Bu imkânsızlık durumu, aslında binayla ilgili en somut alegoridir: Ilıcak’ın “laik muhafazakârlık’’ ideali gibi imkânsız bir fikrin vücut bulmuş hali olarak düşünülebilir pek âlâ. Üst katların hem şirketin beklendiği gibi büyümemesi hem izolasyon ve tesisat sorunlarından dolayı verimli kullanılamamış olduğunu öğrendiğimde şaşırmıştım. Kısacası Ilıcak rüyasındaki projeyi hayata geçirse de ne o ne de ondan sonrakiler için binanın hatırı sayılır bir kısmı dışarıdan bakanları etkilemenin dışında bir amaca hizmet edemedi. Son çeyrek yüzyılı da dev reklam panolarının asıldığı bir yer olmaktan ileri gidemedi.
Proje, gazetenin üç milyon tiraja ulaşacağı ve Tercüman grubunun büyüyerek bir holdinge dönüşeceği öngörüsüyle biçimlenmişti.

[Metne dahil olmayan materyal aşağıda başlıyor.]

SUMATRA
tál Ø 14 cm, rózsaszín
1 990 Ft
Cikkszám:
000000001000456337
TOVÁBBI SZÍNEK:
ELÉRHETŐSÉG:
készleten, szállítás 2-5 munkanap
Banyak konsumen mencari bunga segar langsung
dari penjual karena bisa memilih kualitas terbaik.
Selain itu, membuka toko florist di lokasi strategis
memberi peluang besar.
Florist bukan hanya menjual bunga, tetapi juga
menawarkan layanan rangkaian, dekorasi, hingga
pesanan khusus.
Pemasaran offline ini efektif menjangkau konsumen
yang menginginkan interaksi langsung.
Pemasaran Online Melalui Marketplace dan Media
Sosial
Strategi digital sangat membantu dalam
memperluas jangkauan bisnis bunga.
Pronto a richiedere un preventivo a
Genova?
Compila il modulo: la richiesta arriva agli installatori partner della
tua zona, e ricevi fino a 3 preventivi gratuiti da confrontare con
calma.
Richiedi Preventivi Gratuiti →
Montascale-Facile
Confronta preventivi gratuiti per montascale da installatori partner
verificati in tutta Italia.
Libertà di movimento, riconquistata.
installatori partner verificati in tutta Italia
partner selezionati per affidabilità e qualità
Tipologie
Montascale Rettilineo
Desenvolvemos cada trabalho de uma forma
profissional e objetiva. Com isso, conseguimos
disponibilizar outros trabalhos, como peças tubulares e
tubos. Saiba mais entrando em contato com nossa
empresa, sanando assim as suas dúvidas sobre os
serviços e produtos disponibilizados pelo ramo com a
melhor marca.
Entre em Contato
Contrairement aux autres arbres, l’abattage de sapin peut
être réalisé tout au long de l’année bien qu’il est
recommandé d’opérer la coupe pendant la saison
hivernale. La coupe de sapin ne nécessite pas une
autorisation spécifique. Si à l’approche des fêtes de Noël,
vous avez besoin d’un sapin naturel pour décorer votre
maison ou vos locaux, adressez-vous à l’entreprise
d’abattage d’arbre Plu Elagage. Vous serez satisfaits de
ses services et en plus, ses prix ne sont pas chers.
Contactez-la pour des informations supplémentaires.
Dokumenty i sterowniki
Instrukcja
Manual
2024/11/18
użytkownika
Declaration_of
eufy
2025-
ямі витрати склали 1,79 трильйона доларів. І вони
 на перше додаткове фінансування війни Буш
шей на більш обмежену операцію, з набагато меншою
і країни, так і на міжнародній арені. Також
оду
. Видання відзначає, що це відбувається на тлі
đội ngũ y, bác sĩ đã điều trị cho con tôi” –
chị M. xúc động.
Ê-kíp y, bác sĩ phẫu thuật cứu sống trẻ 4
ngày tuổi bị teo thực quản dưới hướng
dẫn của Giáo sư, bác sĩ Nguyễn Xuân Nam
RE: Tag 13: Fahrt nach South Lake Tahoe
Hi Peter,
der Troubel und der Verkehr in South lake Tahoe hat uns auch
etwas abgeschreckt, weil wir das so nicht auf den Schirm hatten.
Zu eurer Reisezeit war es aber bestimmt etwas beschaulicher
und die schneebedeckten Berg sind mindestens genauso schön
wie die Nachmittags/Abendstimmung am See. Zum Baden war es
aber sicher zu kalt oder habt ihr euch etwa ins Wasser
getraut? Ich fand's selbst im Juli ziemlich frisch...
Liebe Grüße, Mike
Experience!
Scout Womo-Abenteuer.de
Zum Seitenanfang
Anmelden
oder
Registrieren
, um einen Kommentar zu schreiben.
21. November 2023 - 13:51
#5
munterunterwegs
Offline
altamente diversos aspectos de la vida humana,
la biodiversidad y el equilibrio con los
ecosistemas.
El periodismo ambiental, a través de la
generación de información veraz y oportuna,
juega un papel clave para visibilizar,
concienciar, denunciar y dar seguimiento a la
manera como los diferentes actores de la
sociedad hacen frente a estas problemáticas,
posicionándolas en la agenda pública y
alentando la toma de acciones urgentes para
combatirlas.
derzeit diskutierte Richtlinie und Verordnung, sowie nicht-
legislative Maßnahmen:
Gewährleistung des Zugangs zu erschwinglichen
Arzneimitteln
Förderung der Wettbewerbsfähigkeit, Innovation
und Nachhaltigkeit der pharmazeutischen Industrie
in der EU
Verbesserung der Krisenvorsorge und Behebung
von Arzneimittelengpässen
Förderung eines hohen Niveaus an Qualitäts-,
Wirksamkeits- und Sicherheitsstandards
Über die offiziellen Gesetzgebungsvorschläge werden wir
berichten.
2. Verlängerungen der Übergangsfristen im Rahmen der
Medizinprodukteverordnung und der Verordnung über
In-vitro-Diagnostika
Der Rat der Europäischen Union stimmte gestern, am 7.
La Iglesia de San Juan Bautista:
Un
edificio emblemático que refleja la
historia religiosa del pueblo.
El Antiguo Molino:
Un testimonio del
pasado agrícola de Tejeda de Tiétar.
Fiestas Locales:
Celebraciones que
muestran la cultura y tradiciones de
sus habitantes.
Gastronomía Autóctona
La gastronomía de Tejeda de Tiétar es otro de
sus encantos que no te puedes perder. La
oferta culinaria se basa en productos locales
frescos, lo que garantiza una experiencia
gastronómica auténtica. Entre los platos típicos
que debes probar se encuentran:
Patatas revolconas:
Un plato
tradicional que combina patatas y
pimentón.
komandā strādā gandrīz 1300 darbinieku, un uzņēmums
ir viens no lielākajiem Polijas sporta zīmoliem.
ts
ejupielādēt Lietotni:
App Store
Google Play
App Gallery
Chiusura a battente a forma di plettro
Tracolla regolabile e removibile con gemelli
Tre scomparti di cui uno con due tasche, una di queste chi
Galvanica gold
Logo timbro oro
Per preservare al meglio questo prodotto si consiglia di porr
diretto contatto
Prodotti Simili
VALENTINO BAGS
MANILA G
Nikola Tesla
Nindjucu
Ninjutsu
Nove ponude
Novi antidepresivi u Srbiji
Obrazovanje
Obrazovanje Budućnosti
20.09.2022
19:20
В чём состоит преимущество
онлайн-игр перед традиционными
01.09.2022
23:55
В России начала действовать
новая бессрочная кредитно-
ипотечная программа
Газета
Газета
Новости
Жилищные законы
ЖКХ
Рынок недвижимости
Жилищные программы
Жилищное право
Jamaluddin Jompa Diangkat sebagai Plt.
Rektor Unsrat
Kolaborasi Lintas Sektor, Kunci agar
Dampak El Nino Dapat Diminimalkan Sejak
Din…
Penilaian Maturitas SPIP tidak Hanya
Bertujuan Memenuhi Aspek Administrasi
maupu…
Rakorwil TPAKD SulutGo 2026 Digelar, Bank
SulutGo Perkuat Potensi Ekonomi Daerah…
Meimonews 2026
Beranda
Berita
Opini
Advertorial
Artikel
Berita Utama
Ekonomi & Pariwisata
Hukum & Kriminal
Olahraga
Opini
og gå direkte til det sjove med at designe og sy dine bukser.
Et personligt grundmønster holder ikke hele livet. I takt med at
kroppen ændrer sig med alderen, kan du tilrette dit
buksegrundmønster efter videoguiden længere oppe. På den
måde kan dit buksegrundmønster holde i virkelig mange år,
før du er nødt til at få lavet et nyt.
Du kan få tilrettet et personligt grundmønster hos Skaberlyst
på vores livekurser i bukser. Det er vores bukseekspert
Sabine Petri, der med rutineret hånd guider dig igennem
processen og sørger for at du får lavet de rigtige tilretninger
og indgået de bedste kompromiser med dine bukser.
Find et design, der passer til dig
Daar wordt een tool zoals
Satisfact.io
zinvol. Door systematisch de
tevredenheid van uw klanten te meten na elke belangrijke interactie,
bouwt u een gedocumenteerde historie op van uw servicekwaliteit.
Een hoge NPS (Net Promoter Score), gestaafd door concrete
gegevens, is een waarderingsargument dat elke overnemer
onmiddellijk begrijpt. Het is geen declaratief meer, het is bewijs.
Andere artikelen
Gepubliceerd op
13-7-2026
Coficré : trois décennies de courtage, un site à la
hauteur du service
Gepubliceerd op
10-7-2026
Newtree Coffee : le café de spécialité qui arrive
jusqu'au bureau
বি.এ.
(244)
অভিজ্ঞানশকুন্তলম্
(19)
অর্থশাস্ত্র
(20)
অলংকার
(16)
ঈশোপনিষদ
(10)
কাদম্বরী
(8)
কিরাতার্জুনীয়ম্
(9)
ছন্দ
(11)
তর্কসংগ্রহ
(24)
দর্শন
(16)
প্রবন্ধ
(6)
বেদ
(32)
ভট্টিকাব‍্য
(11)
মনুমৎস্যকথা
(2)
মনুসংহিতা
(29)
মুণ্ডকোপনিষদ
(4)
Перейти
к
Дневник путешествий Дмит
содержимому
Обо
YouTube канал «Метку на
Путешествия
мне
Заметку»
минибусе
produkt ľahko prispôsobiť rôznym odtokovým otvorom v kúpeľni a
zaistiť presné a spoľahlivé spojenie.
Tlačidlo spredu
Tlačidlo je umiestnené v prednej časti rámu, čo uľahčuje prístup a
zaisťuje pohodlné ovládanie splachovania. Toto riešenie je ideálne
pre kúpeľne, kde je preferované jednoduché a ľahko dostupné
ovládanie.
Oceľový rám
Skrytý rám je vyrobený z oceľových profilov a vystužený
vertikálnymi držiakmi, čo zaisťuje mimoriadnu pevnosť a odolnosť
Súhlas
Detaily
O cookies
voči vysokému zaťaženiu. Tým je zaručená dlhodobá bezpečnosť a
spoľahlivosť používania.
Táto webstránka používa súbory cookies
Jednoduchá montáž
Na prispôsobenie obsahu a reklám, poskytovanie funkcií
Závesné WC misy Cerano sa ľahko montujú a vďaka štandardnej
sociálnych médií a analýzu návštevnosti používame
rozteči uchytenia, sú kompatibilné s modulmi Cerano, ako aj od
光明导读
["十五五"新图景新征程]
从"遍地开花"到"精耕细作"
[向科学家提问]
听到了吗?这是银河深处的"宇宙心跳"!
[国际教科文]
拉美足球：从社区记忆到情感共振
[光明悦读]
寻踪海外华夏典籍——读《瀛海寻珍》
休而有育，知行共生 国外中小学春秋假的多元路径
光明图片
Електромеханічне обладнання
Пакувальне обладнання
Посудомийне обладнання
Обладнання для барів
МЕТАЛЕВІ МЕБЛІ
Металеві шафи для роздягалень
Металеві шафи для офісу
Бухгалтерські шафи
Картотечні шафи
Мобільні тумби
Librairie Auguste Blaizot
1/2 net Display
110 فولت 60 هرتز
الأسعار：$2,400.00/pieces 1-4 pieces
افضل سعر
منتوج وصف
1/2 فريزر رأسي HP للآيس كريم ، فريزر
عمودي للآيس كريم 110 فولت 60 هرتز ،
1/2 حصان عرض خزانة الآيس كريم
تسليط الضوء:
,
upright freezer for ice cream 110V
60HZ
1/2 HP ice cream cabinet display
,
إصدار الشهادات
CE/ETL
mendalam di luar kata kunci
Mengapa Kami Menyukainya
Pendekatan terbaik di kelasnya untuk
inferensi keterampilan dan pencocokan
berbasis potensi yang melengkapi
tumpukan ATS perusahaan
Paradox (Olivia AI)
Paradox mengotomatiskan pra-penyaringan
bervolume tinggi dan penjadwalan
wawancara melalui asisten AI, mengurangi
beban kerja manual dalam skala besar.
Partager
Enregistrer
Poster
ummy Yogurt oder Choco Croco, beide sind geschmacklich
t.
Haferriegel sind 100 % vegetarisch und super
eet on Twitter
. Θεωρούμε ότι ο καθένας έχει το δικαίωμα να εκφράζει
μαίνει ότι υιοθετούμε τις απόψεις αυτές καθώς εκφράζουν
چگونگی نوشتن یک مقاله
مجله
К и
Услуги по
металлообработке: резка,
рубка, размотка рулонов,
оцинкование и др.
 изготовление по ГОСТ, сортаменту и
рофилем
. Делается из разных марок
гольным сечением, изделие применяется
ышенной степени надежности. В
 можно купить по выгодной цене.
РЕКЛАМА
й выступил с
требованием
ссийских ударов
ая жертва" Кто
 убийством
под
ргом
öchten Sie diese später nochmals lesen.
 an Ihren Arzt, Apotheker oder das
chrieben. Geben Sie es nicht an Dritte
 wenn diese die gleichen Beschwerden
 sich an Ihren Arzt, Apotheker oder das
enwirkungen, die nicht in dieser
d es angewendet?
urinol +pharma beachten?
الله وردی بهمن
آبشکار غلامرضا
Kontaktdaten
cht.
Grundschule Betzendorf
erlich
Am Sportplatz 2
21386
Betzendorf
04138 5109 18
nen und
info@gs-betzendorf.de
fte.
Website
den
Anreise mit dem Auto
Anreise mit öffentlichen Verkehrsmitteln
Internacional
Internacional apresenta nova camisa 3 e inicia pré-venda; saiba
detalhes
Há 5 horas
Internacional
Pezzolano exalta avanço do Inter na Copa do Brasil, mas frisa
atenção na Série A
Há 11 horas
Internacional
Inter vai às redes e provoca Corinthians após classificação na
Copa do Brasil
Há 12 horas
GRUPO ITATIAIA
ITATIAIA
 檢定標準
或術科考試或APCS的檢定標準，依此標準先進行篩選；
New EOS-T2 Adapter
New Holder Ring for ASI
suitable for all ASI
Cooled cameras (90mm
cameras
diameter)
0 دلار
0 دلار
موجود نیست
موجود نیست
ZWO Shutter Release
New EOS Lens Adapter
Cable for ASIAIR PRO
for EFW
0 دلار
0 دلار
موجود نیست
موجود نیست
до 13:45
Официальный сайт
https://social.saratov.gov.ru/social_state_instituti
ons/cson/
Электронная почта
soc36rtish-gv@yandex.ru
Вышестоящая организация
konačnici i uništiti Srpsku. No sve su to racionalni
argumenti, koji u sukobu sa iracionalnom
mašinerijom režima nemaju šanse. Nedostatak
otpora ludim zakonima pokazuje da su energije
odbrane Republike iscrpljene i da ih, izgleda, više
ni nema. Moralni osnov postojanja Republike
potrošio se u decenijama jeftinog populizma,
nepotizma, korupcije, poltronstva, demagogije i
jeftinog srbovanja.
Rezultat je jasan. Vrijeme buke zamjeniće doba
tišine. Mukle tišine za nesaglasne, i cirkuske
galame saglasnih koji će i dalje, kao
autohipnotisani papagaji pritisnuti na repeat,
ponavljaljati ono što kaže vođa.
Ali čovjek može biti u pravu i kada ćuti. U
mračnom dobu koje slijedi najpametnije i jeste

Bu gelişmeye paralel olarak arazide bir iş merkezi ve otel olarak düşünülen bir kule daha yer alacaktı. Ama bu hedefler tutmadı. 1980 darbesinin ardından siyaset yeniden şekillenir ve Türkiye neoliberalizmle tanışırken Ilıcaklar giderek marjinal kalmaya başladı, devleti yönetenlerle ilişkilerinin bozulması gazeteye akan kaynakları kıstı. Daha merkez sağın eriyerek yerine AKP’nin gelişi ufukta görünmezken Ilıcakların Tercüman’la ilişkisi mecburen bitecekti.
***
Tercüman 1960’lardan 1980 darbesine dek merkez sağ siyasetin sözcüsü ve bayraktarı olarak davasına hizmette gözünü budaktan sakınmamıştı. Kemal Ilıcak 1932’de Amasya’da doğmuş, 1952’de İstanbul’a gelerek hem İstanbul Gazetecilik Okulu’na girerek gazeteciliğe de başlamış, ilk iş ortaklığını Kemal Sülker’le kurmuş, 1960’ta da Tercüman gazetesinin sahibi olmuştu (bu sahiplik süreci de ayrı bir yazının konusu olacak kadar dikkate değer). Muhafazakâr kesimin pek çok yıldızıyla gelecek vadeden gazetecilerini çatısı altında topladığı Tercüman, çok geçmeden dönemin merkez sağının ana mecrası oldu.
Ilıcak bu hızlı yükseliş döneminde, Demokrat Parti döneminin bayındırlık ve ulaştırma bakanlarından Muammer Çavuşoğlu’nun -ki o da önde gelen bir müteahhit ve sanayici ailesinin mensubudur- Lozan Üniversitesi’nde tamamladığı siyaset bilimi tahsilinden henüz dönmüş kızı Nazlı ile 1969’da evlendi.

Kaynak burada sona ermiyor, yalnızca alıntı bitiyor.